= Twin registry =

A twin registry is a database of information about both identical twins and fraternal twins, which is often maintained by an academic institution, such as a university, or by other research institutions.

==Investigative use==
The use of twins can improve the statistical power of a genetic study by reducing the amount of genetic and/or environmental variability. "Identical twins" (monozygotic (MZ) twins) share virtually all their genes with each other, and "fraternal twins" (dizygotic (DZ) twins), on average, share about 50% of their genes with each other (about the same amount of sharing as non-twin siblings). Both types of twin pairs in twin registries almost always share similar prenatal and early childhood environments as well. By determining what are called "concordance" rates for a disease or trait among identical and fraternal twin pairs, researchers can estimate whether contributing factors for that disease or trait are more likely to be hereditary, environmental, or some combination of these. A concordance rate is a statistical measure of probability - if one twin has a specific trait or disease, what is the probability that the other twin has (or will develop) that same trait or disease. In addition, with structural equation modeling and multivariate analyses of twin data, researchers can offer estimates of the extent to which allelic variants and environment may influence phenotypic traits.

==Where maintained==
Some twin registries seek to cover all twins in an entire country, including Sweden, Denmark, Norway, Finland, Australia, Sri Lanka and the United Kingdom. The Swedish Twin Registry is the largest twin database in the world, with approximately 85,000 twin pairs.

Other twin registries cover a more limited geographic scope and are maintained by researchers at academic institutions, such as the Michigan State University Twin Registry, a registry of twins produced by researchers at Michigan State University, the Washington State Twin Registry, a registry of twins produced by researchers at Washington State University, and the Minnesota Twin Registry project by researchers at the University of Minnesota related to the Minnesota Twin Family Study. The largest twin registry in the United States is the Mid-Atlantic Twin Registry (MATR) at Virginia Commonwealth University, which has more than 51,000 registered participants, with approximately 46,000 of these representing intact twin pairs.

==Limitations==
Many twin registries depend on the voluntary participation of twins – that is, participation in these twin registries is not compulsory, and twins must voluntarily elect whether or not to register with a twin registry (and later, whether to participate in research projects). This characteristic limitation of many twin registries leads to standard issues known as "recruitment bias" or "volunteer bias". Recruitment biases include an over-inclusion of twins who share similar characteristics, and over-inclusion of identical twins and female twins:
"[T]his recruitment bias ... results in ... overestimation of the true heritability of the trait under study."

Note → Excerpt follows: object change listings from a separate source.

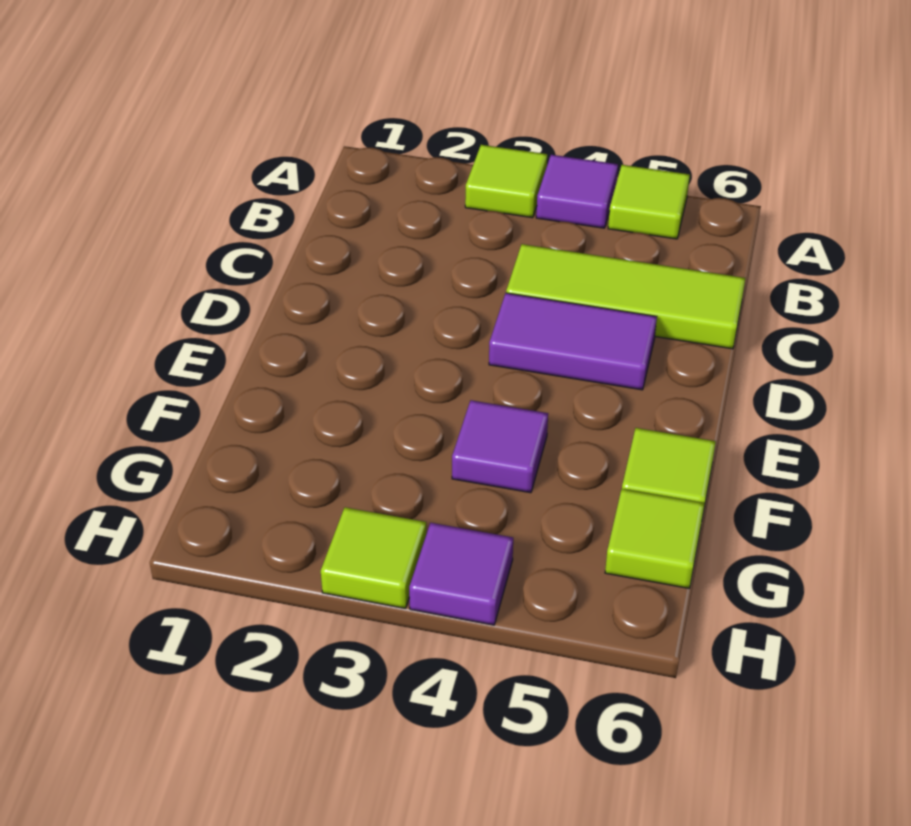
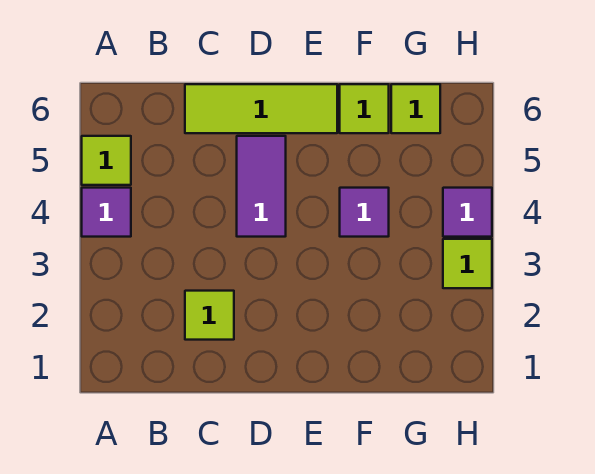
lime tile A3 level 1 -> lime tile C2 level 1
lime tile C4:C6 level 1 -> lime tile C6:E6 level 1

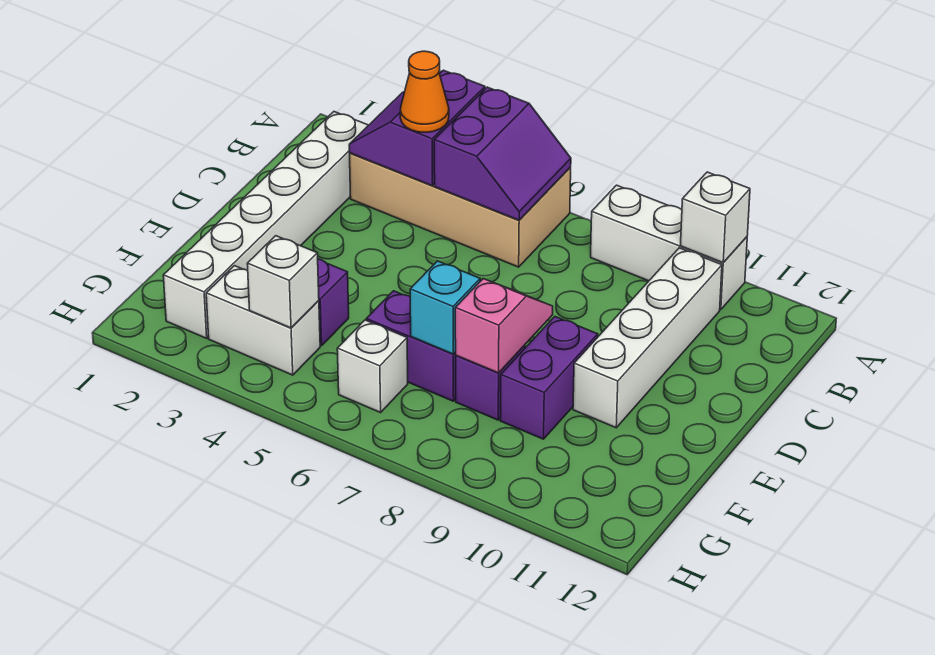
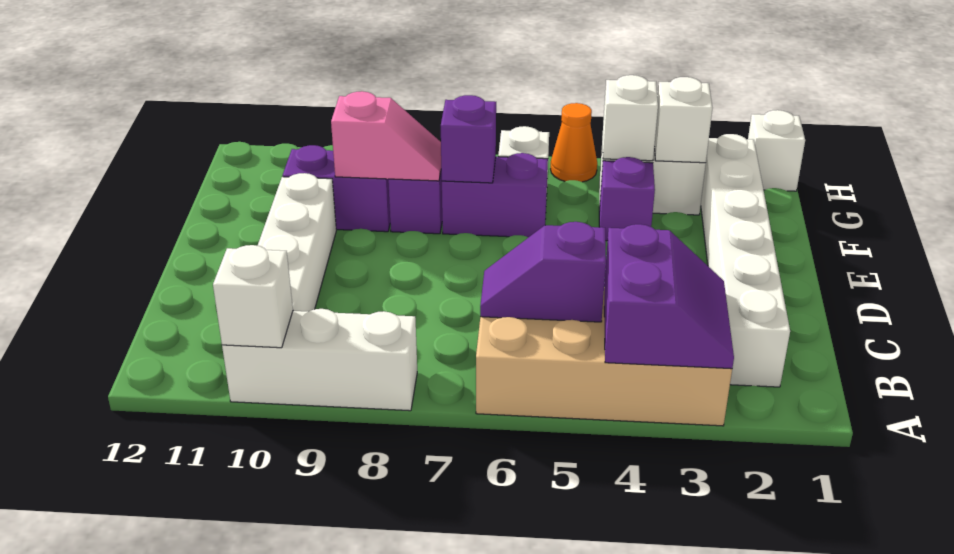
purple slope A5:B6 level 2 top 5 -> purple slope B5:B6 level 2 top 5
orange cone B4 level 3 -> orange cone H5 level 1
pink slope E8:F8 level 2 top F -> pink slope F8:F9 level 2 top 9
purple brick E9:F9 level 1 -> purple brick F9:F10 level 1
cyan brick F7 level 2 -> purple brick F7 level 2
none -> white brick G3 level 2
none -> white brick H1 level 1

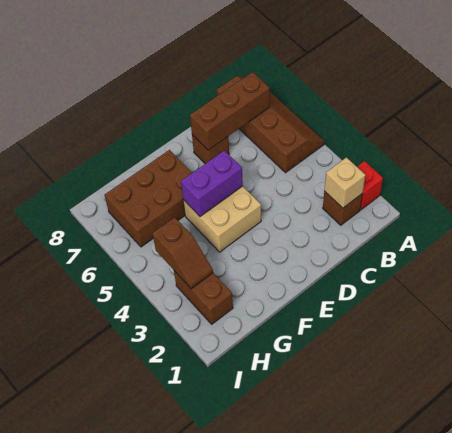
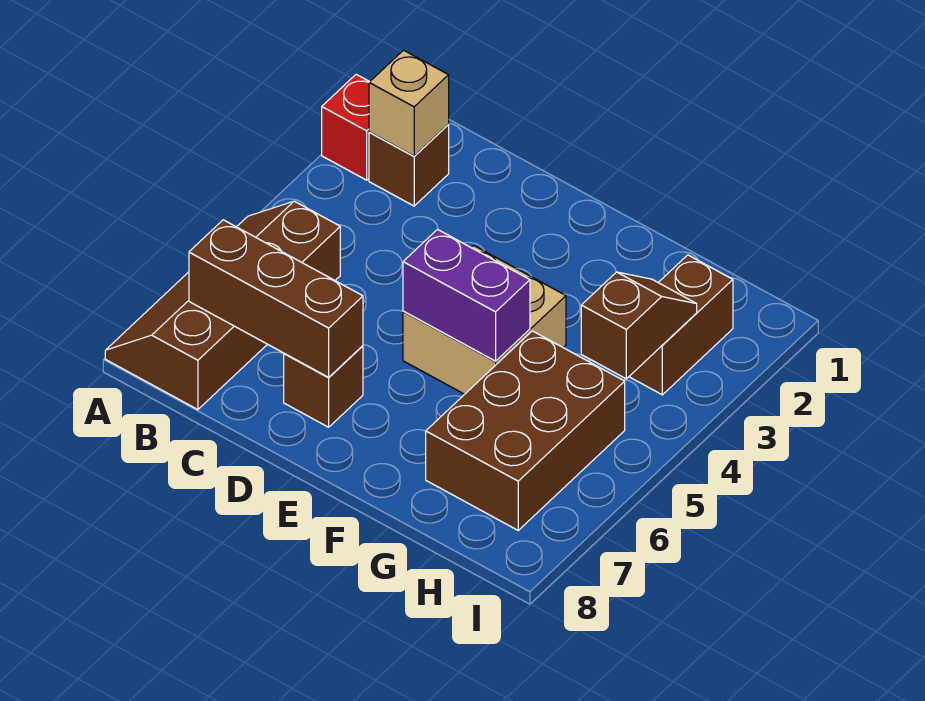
brown brick F6:H7 level 1 -> brown brick G5:H7 level 1

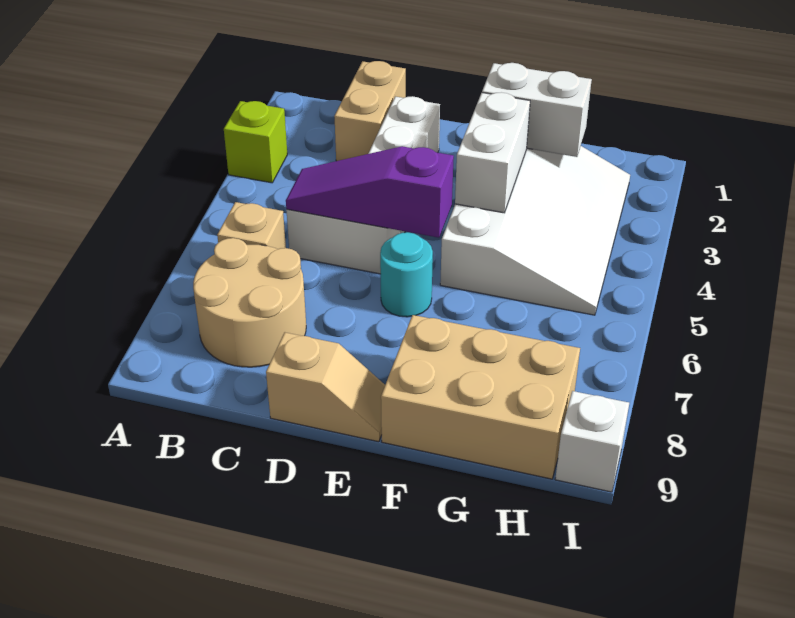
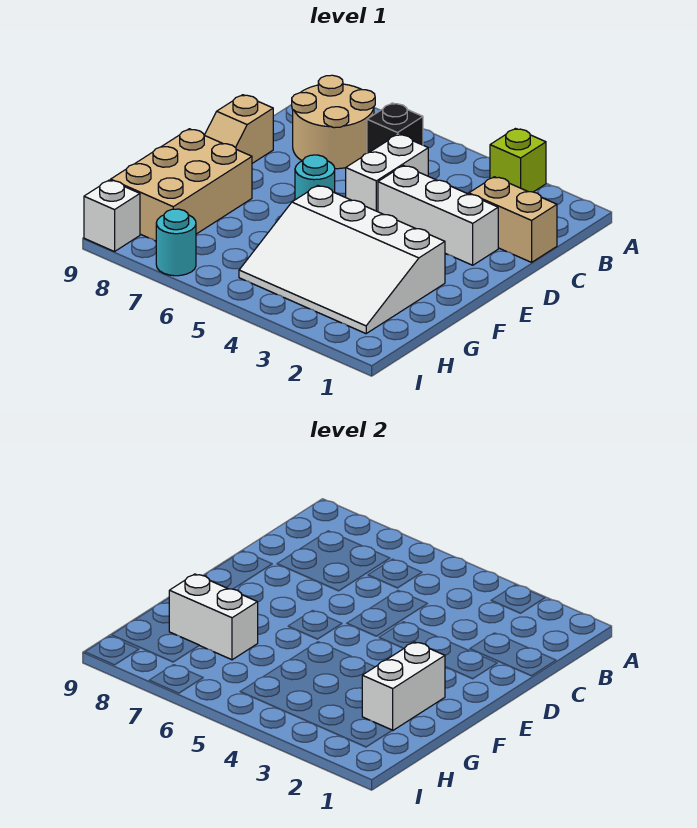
tan brick B6 level 1 -> black brick B6 level 1
purple slope C5:E5 level 2 top E -> none
white brick F3:F4 level 2 -> white brick G7:G8 level 2
none -> cyan round brick I7 level 1

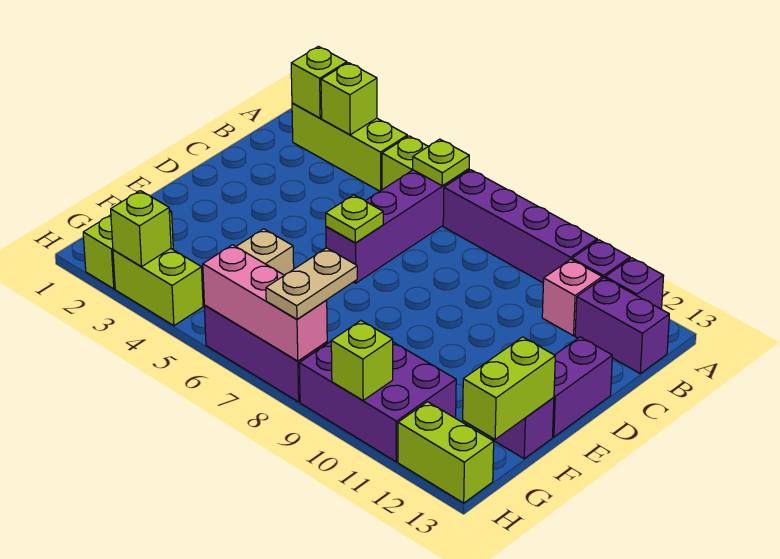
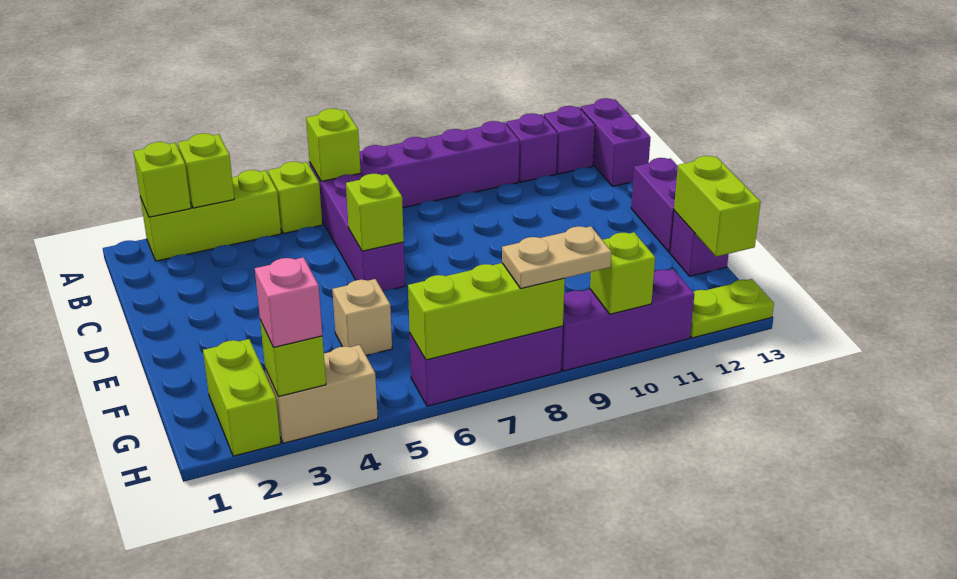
lime plate A6 level 2 -> lime brick A6 level 2
pink brick B11 level 1 -> pink brick H3 level 3
purple brick B12:B13 level 1 -> purple brick A13:B13 level 1
lime plate D6 level 2 -> lime brick D6 level 2
tan plate G8:H8 level 3 -> tan plate H8:H9 level 3
purple brick G9:H11 level 1 -> purple brick H9:H11 level 1
lime brick H3:H4 level 1 -> tan brick H3:H4 level 1
pink brick H6:H8 level 2 -> lime brick H6:H8 level 2
lime brick H12:H13 level 1 -> lime plate H12:H13 level 1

Twin registries use a number of strategies to try to reduce the risk of recruitment bias. Some twin registries are "mandatory" - that is, for example, under the public health laws of Norway, all births of twins since 1967 have been recorded in a twin registry maintained by the Norwegian government. By comparison, enlisting with the Australian Twin Registry is voluntary. While the twin registry in Sri Lanka is based on volunteer twins, that twin registry has made extensive out-reach efforts, such as examining hospital birth records, and then making multiple follow-up efforts (including in-person visits) to find the twins and have them (or their parents) agree to be registered.